(Work task): Give a verbatim repeat of the lines that run from the line containing "thumb ip: (513, 236)" to the end of the data below.

(Supplied data):
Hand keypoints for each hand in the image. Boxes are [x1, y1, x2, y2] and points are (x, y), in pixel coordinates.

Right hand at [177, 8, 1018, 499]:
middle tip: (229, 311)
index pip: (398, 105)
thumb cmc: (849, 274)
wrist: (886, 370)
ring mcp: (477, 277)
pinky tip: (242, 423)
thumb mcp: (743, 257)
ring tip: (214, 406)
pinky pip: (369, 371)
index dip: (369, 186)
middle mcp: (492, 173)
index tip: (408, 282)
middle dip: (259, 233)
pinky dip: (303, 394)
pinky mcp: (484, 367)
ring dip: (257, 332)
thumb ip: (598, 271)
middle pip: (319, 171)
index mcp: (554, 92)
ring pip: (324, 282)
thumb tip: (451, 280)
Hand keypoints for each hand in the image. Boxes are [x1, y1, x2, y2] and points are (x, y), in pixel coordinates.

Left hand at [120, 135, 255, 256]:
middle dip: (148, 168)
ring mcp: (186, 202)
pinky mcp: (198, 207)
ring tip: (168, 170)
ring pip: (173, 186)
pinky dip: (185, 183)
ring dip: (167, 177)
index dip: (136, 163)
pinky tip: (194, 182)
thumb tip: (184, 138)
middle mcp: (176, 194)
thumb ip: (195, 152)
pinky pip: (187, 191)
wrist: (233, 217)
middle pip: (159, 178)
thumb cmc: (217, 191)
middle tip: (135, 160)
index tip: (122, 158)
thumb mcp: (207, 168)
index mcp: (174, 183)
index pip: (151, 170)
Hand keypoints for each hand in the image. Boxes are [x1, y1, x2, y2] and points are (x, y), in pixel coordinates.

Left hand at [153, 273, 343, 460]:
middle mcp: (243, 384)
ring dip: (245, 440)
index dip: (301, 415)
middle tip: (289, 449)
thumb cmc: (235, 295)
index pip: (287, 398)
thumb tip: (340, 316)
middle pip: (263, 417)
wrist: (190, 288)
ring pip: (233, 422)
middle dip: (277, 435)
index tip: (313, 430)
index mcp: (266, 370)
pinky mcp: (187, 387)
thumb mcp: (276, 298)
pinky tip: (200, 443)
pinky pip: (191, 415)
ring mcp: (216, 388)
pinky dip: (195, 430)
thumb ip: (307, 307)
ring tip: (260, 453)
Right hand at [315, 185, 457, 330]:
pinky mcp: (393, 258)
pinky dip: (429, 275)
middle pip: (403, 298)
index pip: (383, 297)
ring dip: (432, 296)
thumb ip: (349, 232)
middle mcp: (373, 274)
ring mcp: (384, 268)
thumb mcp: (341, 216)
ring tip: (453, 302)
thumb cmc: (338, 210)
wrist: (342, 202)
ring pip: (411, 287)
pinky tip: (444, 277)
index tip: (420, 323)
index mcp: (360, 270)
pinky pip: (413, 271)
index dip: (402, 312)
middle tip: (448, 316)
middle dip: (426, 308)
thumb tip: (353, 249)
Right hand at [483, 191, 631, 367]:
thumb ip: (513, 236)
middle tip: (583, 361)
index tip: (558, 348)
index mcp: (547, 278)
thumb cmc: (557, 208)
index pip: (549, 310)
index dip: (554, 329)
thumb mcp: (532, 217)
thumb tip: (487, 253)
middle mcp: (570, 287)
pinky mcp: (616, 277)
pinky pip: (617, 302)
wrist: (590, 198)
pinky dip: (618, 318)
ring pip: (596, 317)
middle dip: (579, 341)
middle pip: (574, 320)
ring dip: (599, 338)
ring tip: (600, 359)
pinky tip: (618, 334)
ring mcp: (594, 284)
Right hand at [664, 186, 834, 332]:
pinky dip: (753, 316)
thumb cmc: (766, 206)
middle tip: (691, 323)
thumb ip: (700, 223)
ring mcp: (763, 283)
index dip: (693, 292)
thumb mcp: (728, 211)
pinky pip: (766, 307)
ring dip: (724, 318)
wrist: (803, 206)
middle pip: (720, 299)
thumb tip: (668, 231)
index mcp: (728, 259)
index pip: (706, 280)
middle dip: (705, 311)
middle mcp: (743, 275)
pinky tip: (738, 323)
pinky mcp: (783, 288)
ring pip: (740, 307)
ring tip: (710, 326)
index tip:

(Answer space):
thumb ip: (513, 236)
middle tip: (583, 361)
index tip: (558, 348)
index mcp: (547, 278)
thumb cmc: (557, 208)
index pip: (549, 310)
index dip: (554, 329)
thumb mcp: (532, 217)
thumb tip: (487, 253)
middle mcp: (570, 287)
pinky mcp: (616, 277)
pinky pip: (617, 302)
wrist: (590, 198)
pinky dip: (618, 318)
ring pip: (596, 317)
middle dip: (579, 341)
middle pip: (574, 320)
ring dip: (599, 338)
ring tip: (600, 359)
pinky tip: (618, 334)
ring mcp: (594, 284)
Right hand at [664, 186, 834, 332]:
pinky dip: (753, 316)
thumb cmc: (766, 206)
middle tip: (691, 323)
thumb ip: (700, 223)
ring mcp: (763, 283)
index dip: (693, 292)
thumb mcp: (728, 211)
pinky pip: (766, 307)
ring dip: (724, 318)
wrist: (803, 206)
middle pip: (720, 299)
thumb tip: (668, 231)
index mcp: (728, 259)
index pip: (706, 280)
middle dip: (705, 311)
middle mcp: (743, 275)
pinky tip: (738, 323)
pinky mcp: (783, 288)
ring pip: (740, 307)
ring tip: (710, 326)
index tip:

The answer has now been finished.